Submitted to: Plant Physiology
Publication Type: Peer Reviewed Journal
Publication Acceptance Date: 10/22/2004
Publication Date: 1/1/2005
Citation: Aroca, R., Amodeo, G., Fernandez-Illescas, S., Herman, E.M., Chaumont, F., Chrispells, M.J. 2005. The role of aquaporins and membrane damage in chilling and hydrogen peroxide induced changes in the hydraulic conductance of maize roots. Plant Physiology. 137:341-353.
Interpretive Summary: One of the major physiological functions of plant tissues is to mediate the movement of water from one part of the plant to another. The shifting of water distribution through the plant is a key feature of normal growth as well as in stresses, in particular drought and freezing stress. The movement of water through a plant is facilitated by specific channels in the plant cell's membranes termed aquaporins. The aquaporins are a large gene family with various members independently regulated by development and stress. In the present paper the role of aquaporins were examined in chilling stress in a cold-sensitive plant, maize. By comparing a chilling sensitive and a chilling sensitive cultivar we were able to show that the aquaporins have a necessary but not the sole role in the response to cold and avoiding injury. The results presented in this paper are primarily useful to academic investigators concerned with the response of plants to chilling injury, however, the identification of specific necessary genes may be of use to breeders as markers in the objective is to improve stress tolerance.

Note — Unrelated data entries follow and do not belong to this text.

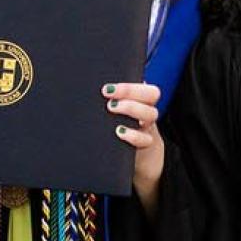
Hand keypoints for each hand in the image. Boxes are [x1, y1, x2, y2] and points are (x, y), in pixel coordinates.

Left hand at [109, 82, 165, 212]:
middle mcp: (147, 111)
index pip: (144, 85)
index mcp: (141, 99)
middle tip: (108, 97)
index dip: (129, 85)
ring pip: (151, 114)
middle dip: (129, 92)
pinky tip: (119, 132)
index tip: (106, 89)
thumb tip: (88, 92)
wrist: (137, 156)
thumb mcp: (117, 114)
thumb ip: (110, 103)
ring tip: (111, 109)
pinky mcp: (146, 144)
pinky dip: (133, 135)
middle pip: (152, 94)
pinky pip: (145, 139)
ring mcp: (148, 127)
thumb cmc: (120, 129)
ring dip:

Technical Abstract: When chilling-sensitive plants are chilled, root hydraulic conductance (Lo) declines precipitously; Lo also declines in chilling-tolerant plants, but it subsequently recovers, whereas in chilling-sensitive plants it does not. As a result, the chilling-sensitive plants dry out and may die. Using a chilling-sensitive and a chilling-tolerant maize genotype, we investigated the effect of chilling on Lo and its relationship to osmotic water permeability of isolated root cortex protoplasts, aquaporin gene expression, aquaporin abundance and aquaporin phosphorylation, H2O2 accumulation in the roots, and electrolyte leakage from the roots. Because chilling can cause H2O2 accumulation we also determined the effects of a short H2O2 treatment of the roots and examined the same parameters. We conclude from these studies that the recovery of Lo during chilling in the chilling-tolerant genotype is made possible by avoiding or repairing membrane damage and by a greater abundance and/or activity of aquaporins. The same changes in aquaporins take place in the chilling-sensitive genotype, but we postulate that membrane damage prevents the Lo recovery. It appears that the aquaporin response is necesssary but not sufficient to respond to chilling injury. The plant must also be able to avoid the oxidative damage that accompanies chilling.